Top of Recorded information

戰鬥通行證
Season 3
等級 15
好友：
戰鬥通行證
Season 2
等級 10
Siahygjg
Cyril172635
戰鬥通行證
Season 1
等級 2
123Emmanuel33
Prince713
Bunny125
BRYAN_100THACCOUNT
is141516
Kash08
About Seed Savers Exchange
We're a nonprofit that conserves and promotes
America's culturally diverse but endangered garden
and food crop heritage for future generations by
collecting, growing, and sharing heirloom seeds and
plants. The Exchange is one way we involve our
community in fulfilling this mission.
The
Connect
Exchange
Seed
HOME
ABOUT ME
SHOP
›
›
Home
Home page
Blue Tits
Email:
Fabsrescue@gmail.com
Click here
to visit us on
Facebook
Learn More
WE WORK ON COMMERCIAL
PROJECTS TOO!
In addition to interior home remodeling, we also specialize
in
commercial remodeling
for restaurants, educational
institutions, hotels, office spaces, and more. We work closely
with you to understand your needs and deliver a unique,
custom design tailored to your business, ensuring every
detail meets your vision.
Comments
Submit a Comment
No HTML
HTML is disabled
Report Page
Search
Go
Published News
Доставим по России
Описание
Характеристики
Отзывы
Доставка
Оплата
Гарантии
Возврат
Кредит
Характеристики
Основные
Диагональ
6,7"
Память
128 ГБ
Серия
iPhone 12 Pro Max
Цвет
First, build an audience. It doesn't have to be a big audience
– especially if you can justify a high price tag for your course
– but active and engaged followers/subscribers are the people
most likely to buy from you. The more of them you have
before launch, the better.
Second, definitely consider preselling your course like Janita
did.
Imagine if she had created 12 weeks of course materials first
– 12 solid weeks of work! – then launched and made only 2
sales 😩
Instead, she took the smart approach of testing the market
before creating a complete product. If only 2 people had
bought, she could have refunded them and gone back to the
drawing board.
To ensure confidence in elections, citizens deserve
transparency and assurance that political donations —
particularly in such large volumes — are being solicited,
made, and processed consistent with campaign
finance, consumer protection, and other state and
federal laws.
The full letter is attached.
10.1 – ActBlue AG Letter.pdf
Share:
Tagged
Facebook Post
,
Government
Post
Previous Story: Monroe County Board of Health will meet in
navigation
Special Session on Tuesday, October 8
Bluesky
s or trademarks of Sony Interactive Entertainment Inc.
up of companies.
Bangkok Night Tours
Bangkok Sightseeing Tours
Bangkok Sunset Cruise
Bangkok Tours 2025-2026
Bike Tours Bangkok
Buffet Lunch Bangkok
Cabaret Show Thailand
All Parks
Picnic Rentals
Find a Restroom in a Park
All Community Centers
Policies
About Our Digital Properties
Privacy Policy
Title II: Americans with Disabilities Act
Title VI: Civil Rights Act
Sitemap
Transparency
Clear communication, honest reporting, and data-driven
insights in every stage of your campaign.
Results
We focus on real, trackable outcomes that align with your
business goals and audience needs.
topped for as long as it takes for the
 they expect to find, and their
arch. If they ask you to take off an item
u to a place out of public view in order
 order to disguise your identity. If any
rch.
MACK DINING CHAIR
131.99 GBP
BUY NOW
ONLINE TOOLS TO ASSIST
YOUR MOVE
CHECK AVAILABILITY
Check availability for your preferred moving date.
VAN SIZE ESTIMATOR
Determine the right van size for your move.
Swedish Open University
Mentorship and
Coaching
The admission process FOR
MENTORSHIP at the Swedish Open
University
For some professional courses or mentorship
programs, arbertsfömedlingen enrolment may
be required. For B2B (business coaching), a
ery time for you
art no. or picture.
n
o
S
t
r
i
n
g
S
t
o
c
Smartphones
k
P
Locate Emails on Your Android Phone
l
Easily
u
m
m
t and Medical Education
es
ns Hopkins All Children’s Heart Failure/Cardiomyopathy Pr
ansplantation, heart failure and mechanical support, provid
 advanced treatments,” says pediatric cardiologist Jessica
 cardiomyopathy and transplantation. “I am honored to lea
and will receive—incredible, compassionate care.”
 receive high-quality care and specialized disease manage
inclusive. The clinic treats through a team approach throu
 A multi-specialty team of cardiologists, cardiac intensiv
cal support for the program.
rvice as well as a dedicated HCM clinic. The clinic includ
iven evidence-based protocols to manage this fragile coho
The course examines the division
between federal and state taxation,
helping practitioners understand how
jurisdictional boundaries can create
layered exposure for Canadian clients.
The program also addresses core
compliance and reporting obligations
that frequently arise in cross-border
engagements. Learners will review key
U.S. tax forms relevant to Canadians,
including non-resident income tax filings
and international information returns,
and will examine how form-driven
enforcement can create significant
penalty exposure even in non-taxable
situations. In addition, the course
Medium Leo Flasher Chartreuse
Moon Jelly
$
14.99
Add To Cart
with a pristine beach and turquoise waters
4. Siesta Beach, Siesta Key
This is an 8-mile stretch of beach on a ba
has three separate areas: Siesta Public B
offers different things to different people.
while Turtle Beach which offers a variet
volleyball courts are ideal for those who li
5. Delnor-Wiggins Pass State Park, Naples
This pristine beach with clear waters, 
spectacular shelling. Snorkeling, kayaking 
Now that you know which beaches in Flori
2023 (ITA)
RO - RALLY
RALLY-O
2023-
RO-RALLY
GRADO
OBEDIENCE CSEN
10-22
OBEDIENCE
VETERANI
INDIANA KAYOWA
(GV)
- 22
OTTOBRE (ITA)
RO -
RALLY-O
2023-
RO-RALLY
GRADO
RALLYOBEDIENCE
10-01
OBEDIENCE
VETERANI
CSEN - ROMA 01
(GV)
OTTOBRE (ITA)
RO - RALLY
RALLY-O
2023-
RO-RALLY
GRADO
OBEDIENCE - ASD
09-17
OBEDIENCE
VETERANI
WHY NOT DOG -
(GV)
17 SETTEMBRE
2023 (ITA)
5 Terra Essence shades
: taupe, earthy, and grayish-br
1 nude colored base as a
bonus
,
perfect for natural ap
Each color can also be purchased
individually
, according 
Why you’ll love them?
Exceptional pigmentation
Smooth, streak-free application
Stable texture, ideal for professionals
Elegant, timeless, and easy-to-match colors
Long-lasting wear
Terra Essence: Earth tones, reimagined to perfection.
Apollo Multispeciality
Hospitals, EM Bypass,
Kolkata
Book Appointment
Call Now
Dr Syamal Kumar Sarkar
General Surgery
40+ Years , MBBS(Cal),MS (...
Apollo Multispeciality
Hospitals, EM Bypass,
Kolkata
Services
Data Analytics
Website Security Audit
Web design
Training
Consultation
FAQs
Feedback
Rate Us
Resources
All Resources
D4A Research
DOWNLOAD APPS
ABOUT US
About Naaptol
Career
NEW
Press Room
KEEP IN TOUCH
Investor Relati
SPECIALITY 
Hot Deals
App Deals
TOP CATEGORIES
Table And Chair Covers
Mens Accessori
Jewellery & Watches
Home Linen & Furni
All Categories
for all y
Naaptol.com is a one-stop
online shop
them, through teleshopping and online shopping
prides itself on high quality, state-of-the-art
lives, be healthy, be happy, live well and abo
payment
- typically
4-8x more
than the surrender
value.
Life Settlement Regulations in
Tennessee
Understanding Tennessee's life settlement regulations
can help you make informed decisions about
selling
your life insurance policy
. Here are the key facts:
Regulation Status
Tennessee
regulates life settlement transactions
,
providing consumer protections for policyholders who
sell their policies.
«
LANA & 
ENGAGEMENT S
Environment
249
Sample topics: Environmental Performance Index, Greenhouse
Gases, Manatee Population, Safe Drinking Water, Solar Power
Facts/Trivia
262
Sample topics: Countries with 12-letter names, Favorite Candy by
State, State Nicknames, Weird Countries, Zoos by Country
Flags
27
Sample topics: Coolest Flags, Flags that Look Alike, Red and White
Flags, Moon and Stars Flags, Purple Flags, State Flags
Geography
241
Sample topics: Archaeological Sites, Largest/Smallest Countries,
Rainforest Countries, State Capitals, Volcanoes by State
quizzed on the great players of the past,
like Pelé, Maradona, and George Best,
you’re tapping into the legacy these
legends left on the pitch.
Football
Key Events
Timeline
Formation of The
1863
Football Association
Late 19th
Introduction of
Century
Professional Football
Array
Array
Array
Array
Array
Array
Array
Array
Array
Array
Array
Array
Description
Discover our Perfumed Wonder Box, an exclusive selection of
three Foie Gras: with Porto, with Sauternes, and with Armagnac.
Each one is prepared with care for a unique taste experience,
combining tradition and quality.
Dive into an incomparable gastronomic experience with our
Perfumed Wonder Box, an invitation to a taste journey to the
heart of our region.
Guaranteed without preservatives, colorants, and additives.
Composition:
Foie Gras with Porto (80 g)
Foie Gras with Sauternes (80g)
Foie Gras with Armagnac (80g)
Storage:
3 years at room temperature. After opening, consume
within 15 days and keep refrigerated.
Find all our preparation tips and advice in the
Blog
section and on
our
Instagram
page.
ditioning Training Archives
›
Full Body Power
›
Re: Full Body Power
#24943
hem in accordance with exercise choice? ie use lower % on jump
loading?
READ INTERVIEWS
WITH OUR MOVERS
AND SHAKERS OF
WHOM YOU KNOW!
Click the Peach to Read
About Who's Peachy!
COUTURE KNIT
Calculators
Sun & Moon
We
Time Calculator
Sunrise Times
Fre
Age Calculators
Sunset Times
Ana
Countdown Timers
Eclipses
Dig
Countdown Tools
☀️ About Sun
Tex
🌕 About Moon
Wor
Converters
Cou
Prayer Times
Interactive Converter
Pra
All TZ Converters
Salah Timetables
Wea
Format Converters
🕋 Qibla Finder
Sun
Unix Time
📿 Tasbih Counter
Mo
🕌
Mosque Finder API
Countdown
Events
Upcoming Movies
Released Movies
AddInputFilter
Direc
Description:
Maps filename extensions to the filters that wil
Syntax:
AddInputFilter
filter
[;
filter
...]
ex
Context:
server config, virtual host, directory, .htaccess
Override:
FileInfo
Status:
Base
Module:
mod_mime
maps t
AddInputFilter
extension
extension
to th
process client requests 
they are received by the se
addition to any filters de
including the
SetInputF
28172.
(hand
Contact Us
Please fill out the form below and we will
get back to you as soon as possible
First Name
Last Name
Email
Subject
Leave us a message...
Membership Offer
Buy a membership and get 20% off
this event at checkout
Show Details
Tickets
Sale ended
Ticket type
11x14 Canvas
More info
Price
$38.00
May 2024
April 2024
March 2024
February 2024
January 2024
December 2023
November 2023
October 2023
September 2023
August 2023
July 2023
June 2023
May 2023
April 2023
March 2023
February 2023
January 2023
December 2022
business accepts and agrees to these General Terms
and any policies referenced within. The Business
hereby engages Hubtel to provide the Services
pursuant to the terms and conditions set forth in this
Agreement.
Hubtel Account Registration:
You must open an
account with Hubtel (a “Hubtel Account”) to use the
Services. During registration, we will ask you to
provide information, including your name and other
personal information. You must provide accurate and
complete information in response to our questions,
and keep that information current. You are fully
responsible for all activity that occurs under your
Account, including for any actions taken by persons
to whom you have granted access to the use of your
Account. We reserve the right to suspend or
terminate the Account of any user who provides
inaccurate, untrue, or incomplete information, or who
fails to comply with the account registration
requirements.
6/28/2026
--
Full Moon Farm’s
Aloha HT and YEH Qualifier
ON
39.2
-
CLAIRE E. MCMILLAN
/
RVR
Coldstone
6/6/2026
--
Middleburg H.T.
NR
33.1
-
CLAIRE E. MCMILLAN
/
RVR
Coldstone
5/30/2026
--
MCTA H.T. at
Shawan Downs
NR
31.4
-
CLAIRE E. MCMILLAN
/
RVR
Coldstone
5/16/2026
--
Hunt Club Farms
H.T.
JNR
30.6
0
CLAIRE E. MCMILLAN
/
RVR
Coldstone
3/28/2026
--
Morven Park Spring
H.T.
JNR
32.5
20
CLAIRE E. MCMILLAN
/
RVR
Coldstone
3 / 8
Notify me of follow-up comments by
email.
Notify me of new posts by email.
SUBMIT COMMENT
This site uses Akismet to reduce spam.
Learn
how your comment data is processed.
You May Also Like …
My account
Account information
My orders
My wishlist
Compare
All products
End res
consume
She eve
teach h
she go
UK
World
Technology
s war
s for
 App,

Bottom of Recorded information

◆ **Instructions to follow**:
From the material above, gather every line that contains the word "University".

◆ **Your response**:
Swedish Open University
University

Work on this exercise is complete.